Rüstungstreiber Europa
Die treibende Rolle des Westens und insbesondere Europas bei der globalen Aufrüstung ist seit geraumer Zeit deutlich erkennbar. So nahmen die Militärausgaben der USA von 2014 bis 2023 um 9,9 Prozent zu, diejenigen Deutschlands im selben Zeitraum um rund 48 Prozent, diejenigen Europas SIPRI zufolge sogar um 62 Prozent. Auch im globalen Waffenhandel nehmen die europäischen Staaten eine bedeutende Stellung ein. Frankreich war in den fünf Jahren von 2019 bis 2023 zweitgrößter Waffenexporteur weltweit; Deutschland, Italien, Großbritannien sowie Spanien folgten auf den Plätzen fünf bis acht. Europa war zudem im Fünfjahreszeitraum von 2019 bis 2023 die einzige Großregion, deren Waffenimporte stiegen, und dies massiv – um bemerkenswerte 94 Prozent gegenüber dem Fünfjahreszeitraum von 2014 bis 2018.[3] Darüber hinaus stockten in den Jahren von 2019 bis 2023 vor allem wichtige Verbündete des Westens die Einfuhr von Kriegsgerät deutlich auf – Südkorea (plus 6,5 Prozent), die Philippinen (plus 105 Prozent) und Japan (plus 155 Prozent). SIPRI-Angaben zufolge liegen US-amerikanische und europäische Waffenschmieden zudem beim Auftragsbestand, der faktisch die Aufrüstung der nächsten Jahre beziffert, klar vorn.[4]
Der Abstieg des Westens
Die westlichen Staaten forcieren ihre Aufrüstung in einer Zeit, in der ihr wirtschaftlicher Einfluss längst schrumpft und in politischen Einflussverlust zu münden beginnt. Hielten sie im Jahr 2000 noch einen Anteil von 56,36 Prozent an der globalen Wirtschaftsleistung – berechnet nach Kaufkraftparität –, so ist dieser auf aktuell nur noch 40,62 Prozent gesunken und wird nach Prognose des Internationalen Währungsfonds (IWF) kontinuierlich weiter zurückgehen, während der Anteil des Globalen Südens mittlerweile schon bei 59,38 Prozent liegt und weiter steigt. Die G7, die sich als „Lenkungsausschuss der Weltpolitik“ begreifen, erarbeiteten 2021 erstmals eine schwächereWirtschaftsleistung – ebenfalls berechnet nach Kaufkraftparität – als die BRICS (30,7 Prozent vs. 31,5 Prozent) und fallen seitdem mit großer Kontinuität immer weiter zurück, zumal die BRICS sich am 1. Januar 2024 erweitert haben. Die Banque de France sieht die BRICS+ im Jahr 2027 bei rund 37,6 Prozent der globalen Wirtschaftsleistung, die G7 bei nur noch 28,2 Prozent.[5] Der Verlust des Westens an politischem Einfluss wiederum zeigt sich etwa darin, dass es ihm bis heute nicht gelingt, die Länder des Globalen Südens zur Beteiligung an den Russland-Sanktionen zu nötigen. Den Einflussverlust stoppen könnte womöglich nur der Rückgriff auf das Militär.

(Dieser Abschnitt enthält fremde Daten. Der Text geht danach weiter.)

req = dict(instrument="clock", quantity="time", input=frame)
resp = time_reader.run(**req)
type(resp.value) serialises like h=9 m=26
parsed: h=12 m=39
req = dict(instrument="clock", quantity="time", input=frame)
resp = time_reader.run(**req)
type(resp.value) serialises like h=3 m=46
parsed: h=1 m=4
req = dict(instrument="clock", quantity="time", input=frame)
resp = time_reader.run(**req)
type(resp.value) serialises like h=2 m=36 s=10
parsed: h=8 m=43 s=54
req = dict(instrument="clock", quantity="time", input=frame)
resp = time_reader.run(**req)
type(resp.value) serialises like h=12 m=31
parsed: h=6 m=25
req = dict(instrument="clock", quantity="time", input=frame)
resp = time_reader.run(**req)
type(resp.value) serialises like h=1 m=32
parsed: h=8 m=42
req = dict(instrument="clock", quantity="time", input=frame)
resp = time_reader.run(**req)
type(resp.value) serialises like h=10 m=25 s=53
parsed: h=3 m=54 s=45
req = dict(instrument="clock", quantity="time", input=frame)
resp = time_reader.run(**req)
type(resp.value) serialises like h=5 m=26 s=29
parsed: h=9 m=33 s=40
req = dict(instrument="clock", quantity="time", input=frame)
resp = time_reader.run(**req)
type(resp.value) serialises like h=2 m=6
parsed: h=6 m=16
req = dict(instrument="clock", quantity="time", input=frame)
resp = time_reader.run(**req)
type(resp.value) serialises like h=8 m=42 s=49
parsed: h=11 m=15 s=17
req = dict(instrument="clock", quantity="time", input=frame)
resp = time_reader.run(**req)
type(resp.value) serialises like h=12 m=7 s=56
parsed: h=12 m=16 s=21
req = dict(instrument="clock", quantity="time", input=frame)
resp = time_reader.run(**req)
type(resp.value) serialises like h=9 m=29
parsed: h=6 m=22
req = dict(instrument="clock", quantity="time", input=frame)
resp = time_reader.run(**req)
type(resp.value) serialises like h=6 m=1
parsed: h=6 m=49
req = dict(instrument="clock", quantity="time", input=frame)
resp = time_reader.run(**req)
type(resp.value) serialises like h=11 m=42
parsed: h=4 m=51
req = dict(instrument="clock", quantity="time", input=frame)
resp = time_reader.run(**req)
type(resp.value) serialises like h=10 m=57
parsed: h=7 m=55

Das Gewicht der Waffenindustrie
Die massive Aufrüstung, die dazu erforderlich ist und ausweislich der SIPRI-Zahlen auch entschlossen vorangetrieben wird, hat freilich Auswirkungen auch im Innern der westlichen Staaten. In der Bundesrepublik etwa gehörte die Rüstungsindustrie jahrzehntelang nicht zu den Sektoren mit einer herausragenden Stellung in der nationalen Wirtschaft. Das beginnt sich mittlerweile zu ändern. Im März vergangenen Jahres zog mit Rheinmetall ein erster Rüstungskonzern in den Leitindex DAX ein – ein Symbol für den wachsenden Einfluss der deutschen Waffenhersteller.[6] Rheinmetall konnte seinen Umsatz im Jahr 2023 auf 7,2 Milliarden Euro steigern und geht davon aus, bis 2026 einen Umsatz von bereits 13 bis 14 Milliarden Euro erreichen zu können. Das ist immer noch Lichtjahre von Spitzenkonzernen wie Volkswagen mit einem Jahresumsatz von zuletzt 322 Milliarden Euro entfernt, nähert sich aber perspektivisch der ersten Liga der deutschen Industrie an. Schrittweise wächst mit dem ökonomischen auch das politische Gewicht der deutschen Rüstungsindustrie.
Kanonen ohne Butter
Parallel drängen die Militärausgaben andere Posten im deutschen Staatshaushalt zurück. So ist der Wehretat mit einem Anteil von 10,9 Prozent am gesamten Bundeshaushalt zur Zeit der zweitgrößte Etatposten nach dem Budget für Arbeit und Soziales.[7] Dabei sind jedoch die Ausgaben nicht eingerechnet, die aus dem „Sondervermögen“ getätigt werden sollen. Bezieht man sie ein, liegt der Militäranteil bereits bei rund 15 Prozent. Dies wird auf Dauer auf Kosten ziviler Etatposten gehen. Kürzlich konstatierte der Präsident des Ifo-Instituts, Clement Fuest: „Kanonen und Butter – das wäre schön, wenn das ginge. Aber das ist Schlaraffenland. Das geht nicht.“ Fuest sagte „Kanonen ohne Butter“ voraus.[8], [9]
Anmerkungen:
[1] Angaben hier und im Folgenden: Nan Tian, Diego Lopes da Silva, Xiao Liang, Lorenzo Scarazzato: Trends in World Military Expenditure, 2023. SIPRI Fact Sheet. Solna, April 2024.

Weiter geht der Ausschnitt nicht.